The first quotation comes from Benjamin Disraeli (1804-1881), who served as British Prime Minister in 1868 and again from 1874 to 1880. He played a central role in the creation of the modern Conservative Party in the 1840s. His quote reads:
“It is much easier to be critical than to be correct.”
The second quotation comes from Joseph Joubert (1754-1824), a French moralist and essayist. He wrote extensively but published nothing in his lifetime. His widow gave his notes and papers to Chateaubriand who in 1838 published Collected Thoughts of Mr. Joubert. The quotation in Frances Glessner’s book reads:
“Good maxims are the germs of all excellence.”
It comes from a slightly longer quotation which reads in full:
“A maxim is the exact and noble expression of an important and indisputable truth. Good maxims are the germs of all excellence; when firmly fixed on the memory, they nourish the will.”
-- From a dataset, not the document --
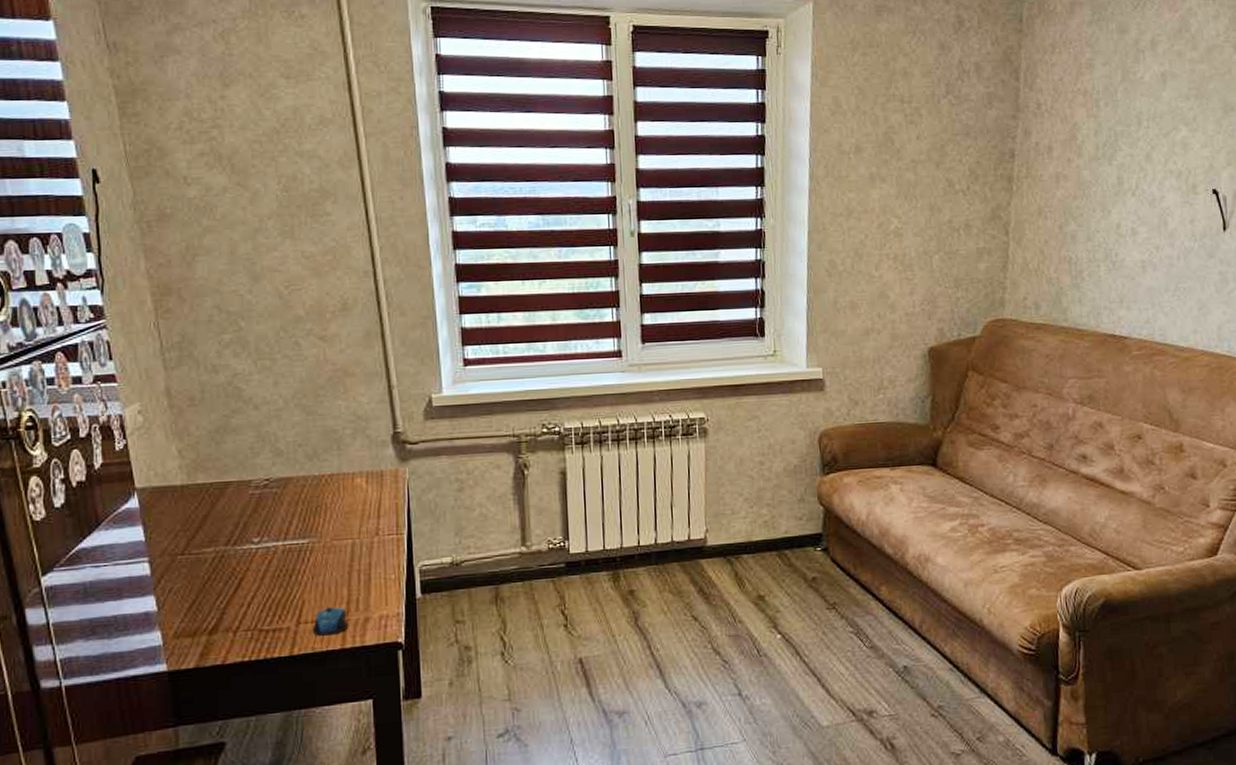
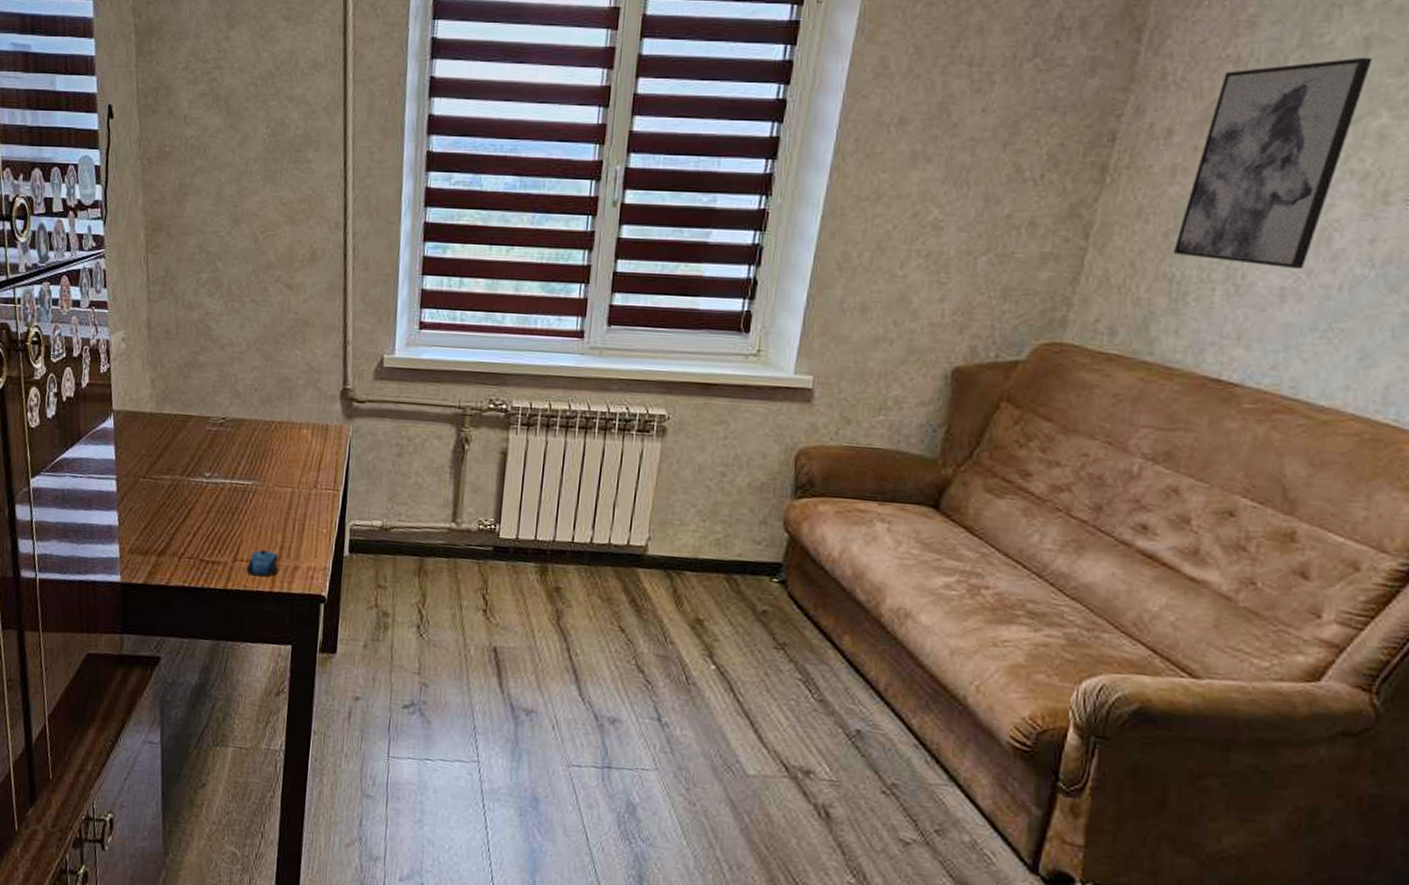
wall art: none [1067,88,1169,247] -> present [1172,57,1372,270]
The third quotation was written by Beatrice Harraden (1864-1936) a British writer and suffragette. It comes from her debut novel, Ships That Pass in the Night, a love story set in a tuberculosis sanatorium. Although that book was a best-seller, Harraden never again achieved the same acclaim for her subsequent works. She became an ardent suffragette and wrote extensively in the suffragette paper Votes for Women. The quote from her novel included in Frances Glessner’s book reads:
“What does matter is to judge gently, and not come down like a sledge-hammer on other people’s feelings.”
In the novel, the next line reads:
“Who are we, any of us, that we should be hard on others?”
The fourth quote comes from a book entitled Thoughts, written in 1886 by Ivan Panin (1855-1942), a Russian emigrant to the U.S. who achieved fame for claiming to have discovered numeric patterns in the text of the Hebrew and Greek Bible. Most of his published works deal with this topic, but Thoughts, among his first published works, contained “435 sententious observations on abstract subjects, such as misfortune, charity, truth and love” according to a review in the New York Evening Post. The review goes on to say that “the writer’s excuse for the book is characteristically given as follows”:
“All that is good has been said before;
All that is noble has been thought before.
But is there less need now of resaying the good,
of rethinking the noble?”
That is the quote which Frances Glessner recorded in her book of quotations.
The last quotation is unattributed. Similar versions are found in various sources, but none exactly worded as Frances Glessner recorded it:
Have you learned to think and judge without prejudice?”
Taken together, these five random quotes, brought together on a single page by Frances Glessner, serve as a window into her character, and show the breadth and scope of the books and periodicals she was reading on a regular basis. Each quotation invites the reader to look deeper into their own soul, and to consider the thoughts and feelings of their fellow human being. Penned well over a century ago, the words still ring true today and continue to inspire and provide direction in a world that is so different from that of Frances Glessner, but in many ways, has not changed at all.